GP: And who had their own agendas.
VS: Yeah. That's why I come back again to the living democracy. The living
democracy, not just taking democracy back, but taking life back.
GP: Many of the types of changes you're talking about are essentially
revolutionary changes, not in the sense of armed struggle, but in the sense
of going to the root of how our economic and cultural and political systems
work and redefining them, redefining the goals, and redefining who controls
and who makes the decisions. How can we get from here to there?
VS: I think we are in a moment of deep hope, because the corporations have
done a better job of destroying themselves than humans ever could.
Another source of hope comes from a new solidarity, where, while
globalization, in terms of economic and corporate globalization, has been a
dividing, inequality-creating, life-annihilating, democracy-annihilating,
violent phenomenon, the new internationalism that it has given birth to-not
because it linked us together in the benefit-sharing, but it links us
together in the sacrifice of it -
GP: And the common oppressors.
VS: And the common oppressors-we are now in a different moment, where I can
really see five years down the line people looking back at corporations
dreaming of owning the water of the world as a joke. At, okay, they've taken
over a few municipalities, but [laughing] they have many more municipalities
to take over. They have taken over a few aquifers, but have many more
aquifers to take over.
GP: And there are more Bolivias than there are successful takeovers.

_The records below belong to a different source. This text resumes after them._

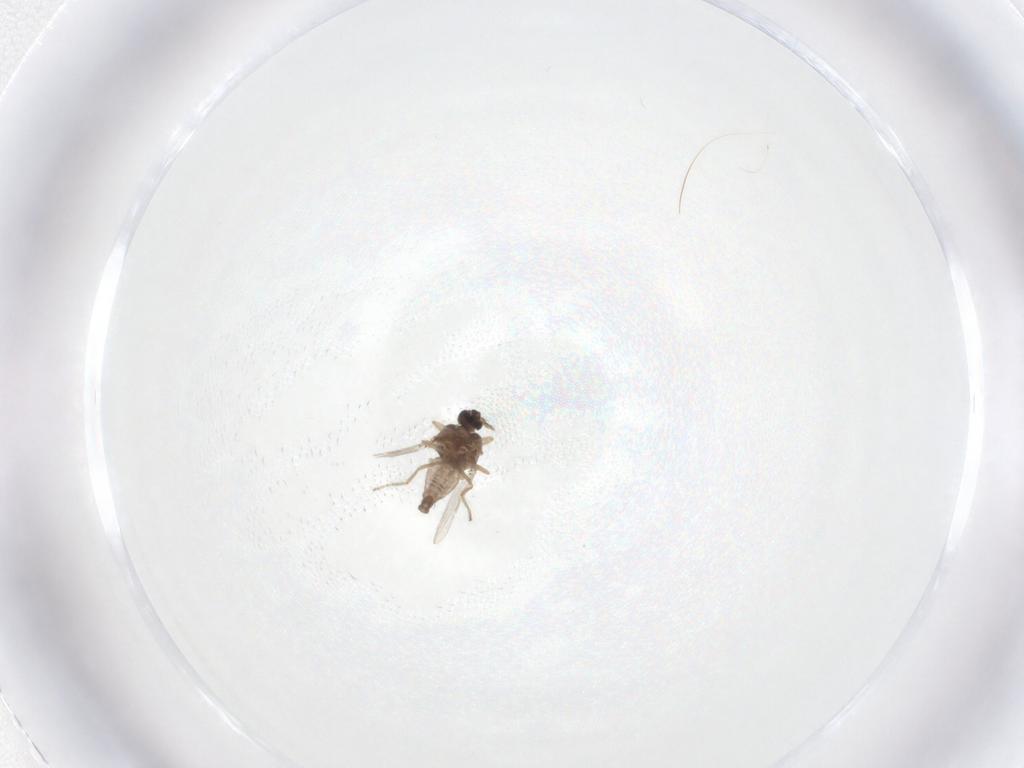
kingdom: Animalia
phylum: Arthropoda
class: Insecta
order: Diptera
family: Ceratopogonidae
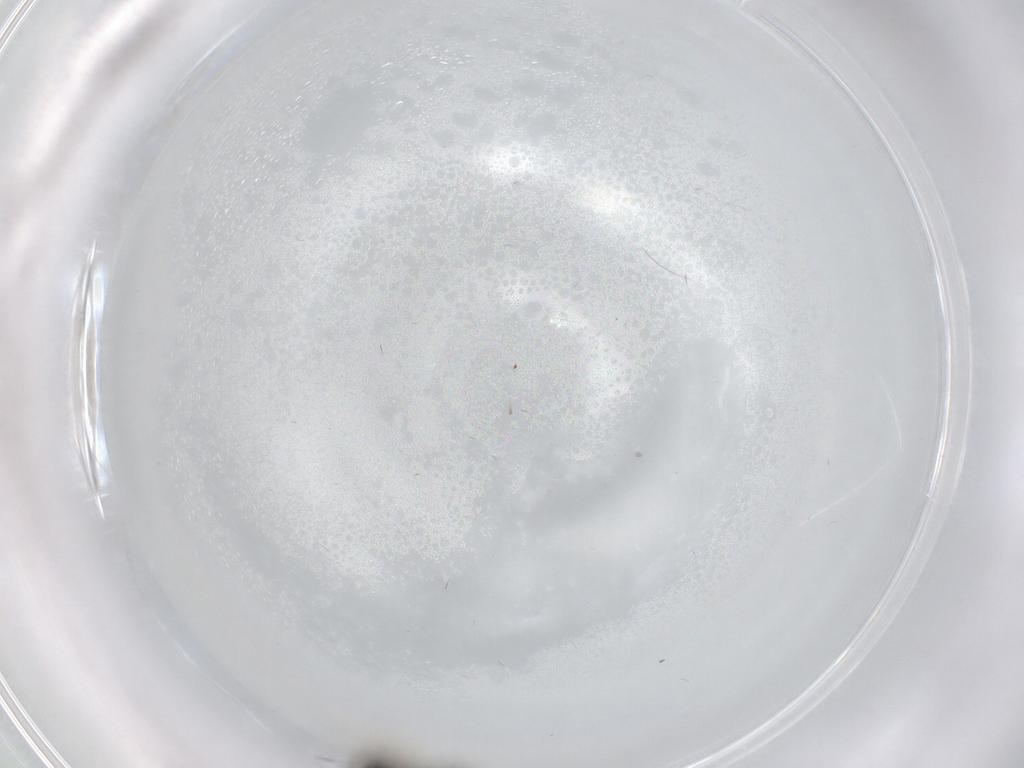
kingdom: Animalia
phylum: Arthropoda
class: Insecta
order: Hymenoptera
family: Scelionidae
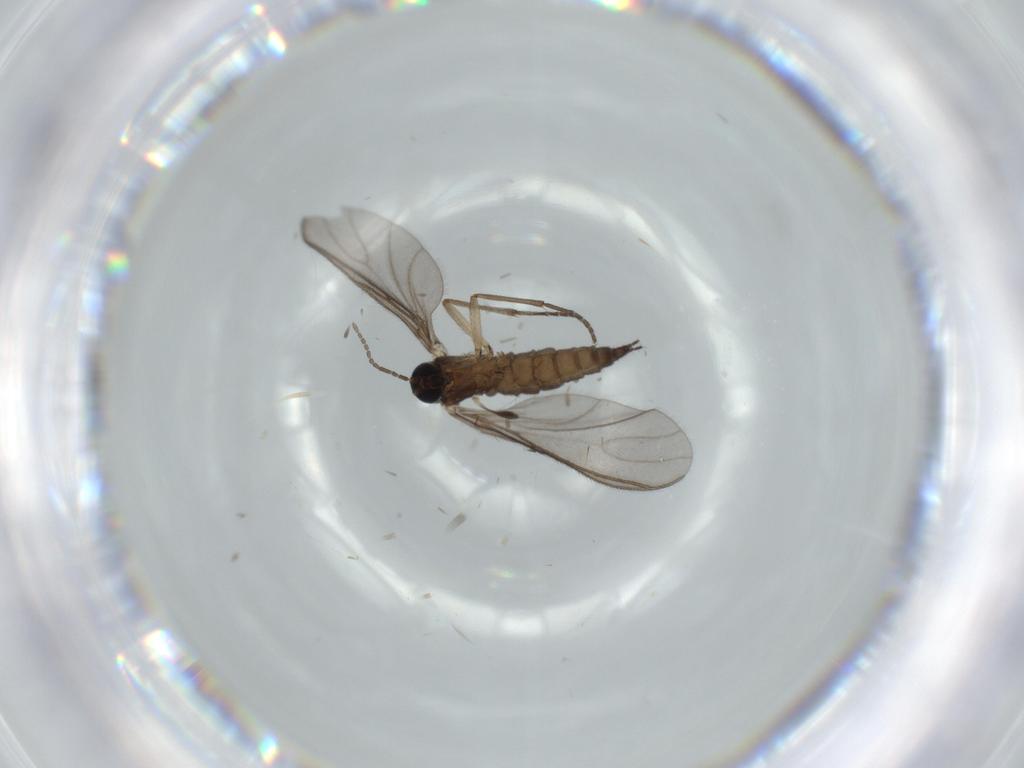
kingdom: Animalia
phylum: Arthropoda
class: Insecta
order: Diptera
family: Sciaridae
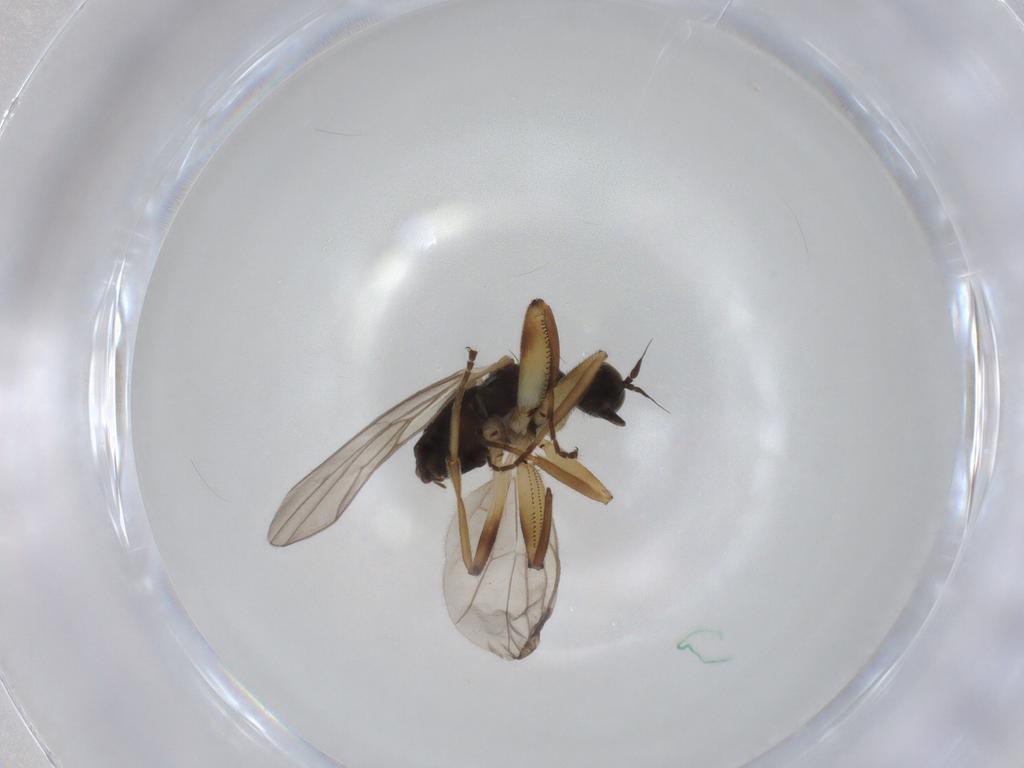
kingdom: Animalia
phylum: Arthropoda
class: Insecta
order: Diptera
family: Hybotidae
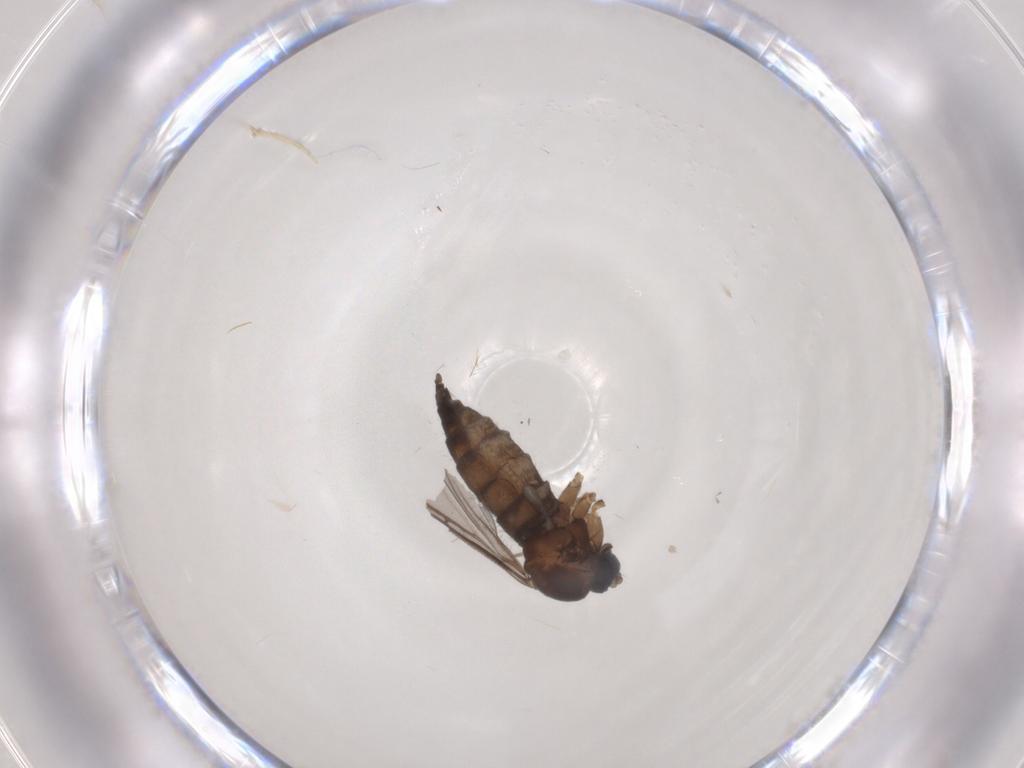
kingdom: Animalia
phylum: Arthropoda
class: Insecta
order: Diptera
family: Sciaridae
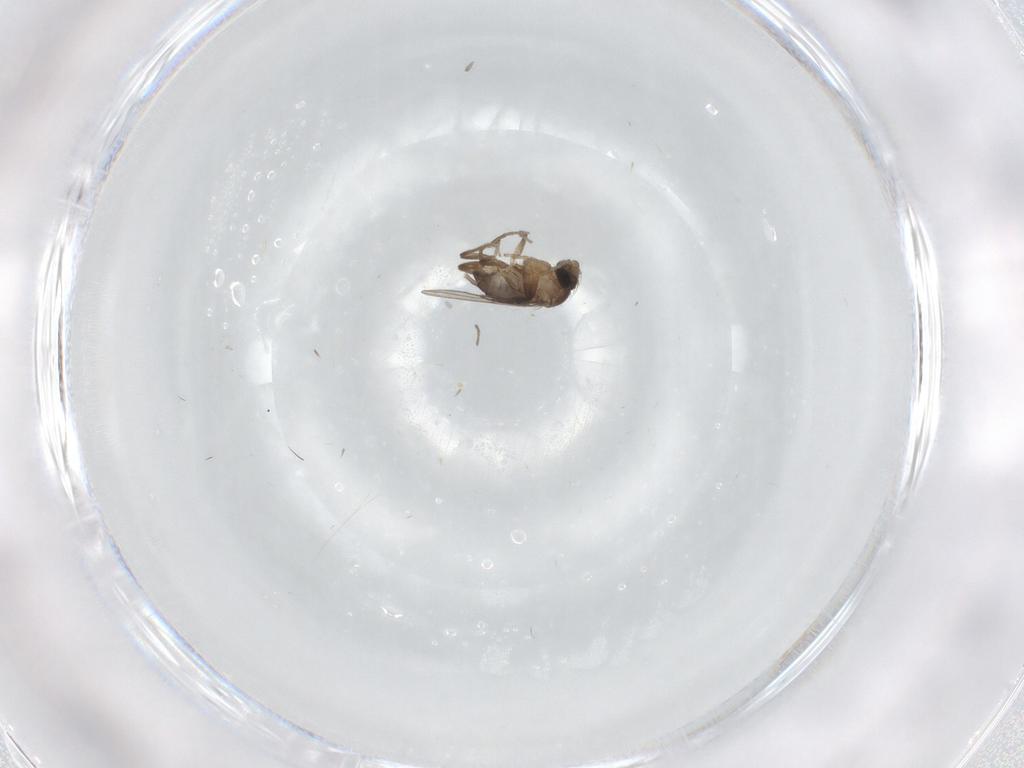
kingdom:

VS: Absolutely. I mean, every day there's a Bolivia. There's a Bolivia
happening in India right now. That's another source of hope-that there are
more Bolivias. And they're happening, and people are self-organizing. There
is no mastermind in one place saying "This is how you organize." When your
water is taken away, every community knows what to do about it. No one has
to be told and told and ruled, and they don't have to have Das Kapital in
their desks, nor do they have to have political science theorists advising
them. Water goes, you know what to do. Basic life survival goes, you know
what to do.
GP: One of the things that has given me a lot of hope recently is the
inability of governments to withstand popular outrage - Bolivia, Argentina,
Venezuela. People in the U.S.'s reactions are very far behind where people
in the rest of the world already are. There's a lot that can be learned, and
some of those links are being made now.
VS: And I think the leaders are very far behind. They are still in a Cold
War mentality and the Cold War is over. They are still in technocratic rule,
and people don't trust technology. They still want to have us believe in
their accountants, and they themselves recognize that their accounts don't
work.
And they are exercising power that they already have lost.